Wende im Schweizer Steuerkrimi: "Die Scheiße ist angerichtet"
Ein Schweizer Gericht verbietet, dass die USA Daten von Bankkunden erhalten, die der Steuerhinterziehung verdächtigt werden. Der Schweiz drohen dramatische Folgen.
Tabubruch in der Schweiz: Die an der Regierung beteiligte und bislang ganz wesentlich von der größten Schweizer Bank "Union Banque Suisse" (UBS) finanzierte FDP forderte gestern erstmals den Bruch der Politik mit der Großbank. "Die Scheiße ist angerichtet. Jetzt müssen den Worten Taten folgen", erklärte der FDP-Nationalratsabgeordnete Phillip Müller.
Ähnlich, wenn auch weniger drastisch, hatten sich am Wochenende bereits andere führende PolitikerInnen der Partei geäußert. Der Grund für die starken Worte: Am Freitag hatte das Bundesverwaltungsgericht - die höchste juristische Instanz der Schweiz - der Regierung untersagt, Kundendaten von 4.450 US-AmerikanerInnen, die ihr Geld unter Missachtung der US-Steuergesetze und mit krimineller Unterstützung durch UBS-Manager auf Konten der Großbank vor dem heimischen Fiskus versteckt hatten, an die Steuerbehörden in Washington zu übergeben.
Diese "Amtshilfe hatte die Schweiz den USA im August 2009 in einem Staatsvertrag verbindlich zugesagt.

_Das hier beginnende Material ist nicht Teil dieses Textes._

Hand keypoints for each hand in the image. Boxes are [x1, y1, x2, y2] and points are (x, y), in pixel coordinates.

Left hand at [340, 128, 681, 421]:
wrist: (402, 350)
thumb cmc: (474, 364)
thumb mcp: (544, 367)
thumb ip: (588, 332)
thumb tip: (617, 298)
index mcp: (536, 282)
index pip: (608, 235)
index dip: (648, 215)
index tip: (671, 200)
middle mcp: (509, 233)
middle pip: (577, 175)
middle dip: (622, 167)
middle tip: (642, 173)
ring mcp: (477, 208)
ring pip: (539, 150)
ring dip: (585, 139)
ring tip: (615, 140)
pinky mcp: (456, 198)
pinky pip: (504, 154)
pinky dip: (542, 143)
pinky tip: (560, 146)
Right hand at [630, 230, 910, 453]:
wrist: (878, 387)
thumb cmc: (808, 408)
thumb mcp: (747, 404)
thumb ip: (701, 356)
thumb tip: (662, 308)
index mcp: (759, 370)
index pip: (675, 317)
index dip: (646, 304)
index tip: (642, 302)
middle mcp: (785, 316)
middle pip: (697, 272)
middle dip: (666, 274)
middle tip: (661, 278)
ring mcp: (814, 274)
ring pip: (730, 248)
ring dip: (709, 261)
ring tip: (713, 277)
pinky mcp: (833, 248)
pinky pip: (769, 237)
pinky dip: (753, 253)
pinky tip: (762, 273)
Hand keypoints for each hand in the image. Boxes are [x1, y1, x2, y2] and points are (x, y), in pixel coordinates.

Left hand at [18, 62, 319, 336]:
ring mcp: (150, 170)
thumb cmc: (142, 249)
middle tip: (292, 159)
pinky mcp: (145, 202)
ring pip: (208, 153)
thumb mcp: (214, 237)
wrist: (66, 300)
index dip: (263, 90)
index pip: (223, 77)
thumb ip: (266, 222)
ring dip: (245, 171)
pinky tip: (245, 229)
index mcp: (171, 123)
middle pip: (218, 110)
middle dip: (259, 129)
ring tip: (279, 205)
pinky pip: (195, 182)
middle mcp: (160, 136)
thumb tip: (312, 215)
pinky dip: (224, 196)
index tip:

Dagegen klagte eine US-Bürgerin, die "vergessen" hatte, die heimischen Steuerbehörden von einem Millionenkonto bei der UBS zu unterrichten. Laut Gericht beging die Amerikanerin damit lediglich "Steuerhinterziehung", die nach Schweizer Recht nicht strafbar ist - im Unterschied zu "Steuerbetrug" (etwa durch aktives Fälschen von Steuerunterlagen). Daher, urteilte das Gericht, verstoße die von der Regierung beabsichtige Übergabe der Daten an die USA gegen Schweizer Recht. Schon vor zwei Wochen hatte das Gericht die bereits im Februar 2.009 erfolgte Übergabe von 255 Kundendossiers an die USA für rechtswidrig erklärt.
Das Urteil entfacht erneut den Streit zwischen der Schweiz und den USA, der für den Bankkonzern existenzbedrohend werden könnte. Denn im Zuge ihrer Ermittlungen drohten die US-Justizbehörden der UBS, sie wegen ihrer konspirativ durchgeführten Beihilfe zur Steuerhinterziehung vor Gericht zu bringen. Das hätte mit hoher Wahrscheinlichkeit nicht nur zur Einstellung jeglicher Geschäftstätigkeit der Großbank in den USA geführt, sondern die Klage hätte das gesamte Unternehmen bedroht. Die Folgen eines Bankrotts der UBS wäre für die Schweizer Volkswirtschaft dramatisch, denn die gemeinsame Bilanzsumme von UBS und der zweitgrößten Bank Credit Suisse beträgt mit 2.500 Milliarden Schweizer Franken das Fünffache des Schweizer Bruttosozialproduktes.
Die Regierung in Bern begründet die bereits im letzten Februar erfolgte Übermittlung
von Daten an die USA mit einem "Notrecht", weil sonst das "Ende der UBS" gedroht hätte.
Für die versprochene Übergabe der 4.450 Kundendossiers hatten die USA die Einstellung des Verfahrens gegen die UBS zugesagt. Jetzt droht seine Wiederaufnahme. FDP-Politiker Müller schlägt nun vor, dass die UBS die Kundendossiers an die USA in eigener Verantwortung übergeben soll.